De-AIification

Recently, I had two images on my parent business website that I generated using AI, meaning that I am guilty of causing the associated energy use to create non-essential images. I have taken them down and commit to not using AI-generated images (AI-generated anything) in the future, and there is one such image in another blog post that will be removed shortly.

Oh, and unlike countless people active in cyberspace, I do not steal images of any sort and unlawfully republish them in cyberspace without permission of the owner.

Unlawful use of copyrighted material—including images—is rampant in cyberspace. The almost guaranteed anonymity and unreachability of the offenders has led people to make their peace with, meaning surrender to, this unlawful behavior, and I don’t think a system with accountability is going to appear any time soon.

Cyberspace is a lawless land, and that lawlessness destroys trust and fattens the bank accounts of cyber-oligarchs with no demonstrable socially redeeming qualities.
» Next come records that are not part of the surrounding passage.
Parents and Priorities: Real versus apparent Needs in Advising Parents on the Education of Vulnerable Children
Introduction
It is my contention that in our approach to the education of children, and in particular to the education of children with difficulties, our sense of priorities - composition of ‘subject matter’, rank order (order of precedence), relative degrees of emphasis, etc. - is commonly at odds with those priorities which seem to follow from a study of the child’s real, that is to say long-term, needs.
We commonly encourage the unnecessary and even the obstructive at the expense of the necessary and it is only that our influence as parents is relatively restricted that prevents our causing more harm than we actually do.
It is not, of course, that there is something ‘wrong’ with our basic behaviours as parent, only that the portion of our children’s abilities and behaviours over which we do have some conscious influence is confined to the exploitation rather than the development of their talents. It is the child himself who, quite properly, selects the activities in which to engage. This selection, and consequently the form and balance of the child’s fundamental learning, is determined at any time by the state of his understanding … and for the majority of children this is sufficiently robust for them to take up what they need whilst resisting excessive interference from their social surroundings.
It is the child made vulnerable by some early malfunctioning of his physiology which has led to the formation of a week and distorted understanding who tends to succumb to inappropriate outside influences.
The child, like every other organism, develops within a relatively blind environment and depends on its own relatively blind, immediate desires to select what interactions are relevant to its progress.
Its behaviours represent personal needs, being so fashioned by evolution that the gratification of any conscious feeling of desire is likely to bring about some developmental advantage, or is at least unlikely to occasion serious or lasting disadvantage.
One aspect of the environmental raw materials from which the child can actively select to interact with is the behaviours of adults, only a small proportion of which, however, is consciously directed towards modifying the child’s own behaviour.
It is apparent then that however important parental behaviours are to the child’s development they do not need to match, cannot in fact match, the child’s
Some Thoughts on Content Theft and Unlawful Use

There has been a great amount of discussion recently about AI developers scraping copyrighted material from websites and using it to train AI. Some have said that prohibiting AI from learning from copyrighted material would be a death sentence for AI. One recent kerfuffle was caused by AI being able to convert user-submitted photos to images in the style of the well-known Ghibli anime studio.

One thing that appears to be slipping through a crack, however, is that just about everything uploaded to cyberspace has a copyright that is held by someone. It’s not just famous authors’ works, or images and movies that are commercially produced. It’s just about everything written or created and uploaded into cyberspace. including material that has been uploaded unlawfully.

Yes, in some jurisdictions the content needs to be registered in order to bring civil litigation, but most everything in cyberspace has a copyright holder, including the huge amount of material that has been unlawfully published. And a copyright notice is generally considered sufficient to at least indicate the intent of the rightholder. The actual establishment of copyright does not generally require registration. It comes into being the moment a work is committed to a tangible form, and that includes online content.

People appear to have become accustomed to—and by their silence, permissive of—theft and unlawful publishing of copyrighted material in cyberspace, and in particular on social media platforms. Perhaps this has made the general public more willing to accept or be resigned to the next step in the enterprise of stealing content—scraping of content for AI learning.

As someone who has twice had a considerable amount of my company webpage content stolen and unlawfully published by thieves in China, this is of personal concern to me.

So, what about protecting content from scraping? When I searched around for methods to do that recently, I found some strategies. However, I also found a lot of strategies for defeating those protective strategies. Essentially, there were people telling others how to scrape websites without being detected or blocked.

It could be that the only ultimate solution is not to publish anything in cyberspace that you don’t want stolen and unlawfully used. If you want to learn what someone has written, thinks, or creates, you might ultimately need to ask them for the related content. The proliferation of unlawfully published or otherwise used material looks like it is taking the Internet in a direction not envisioned by its creators.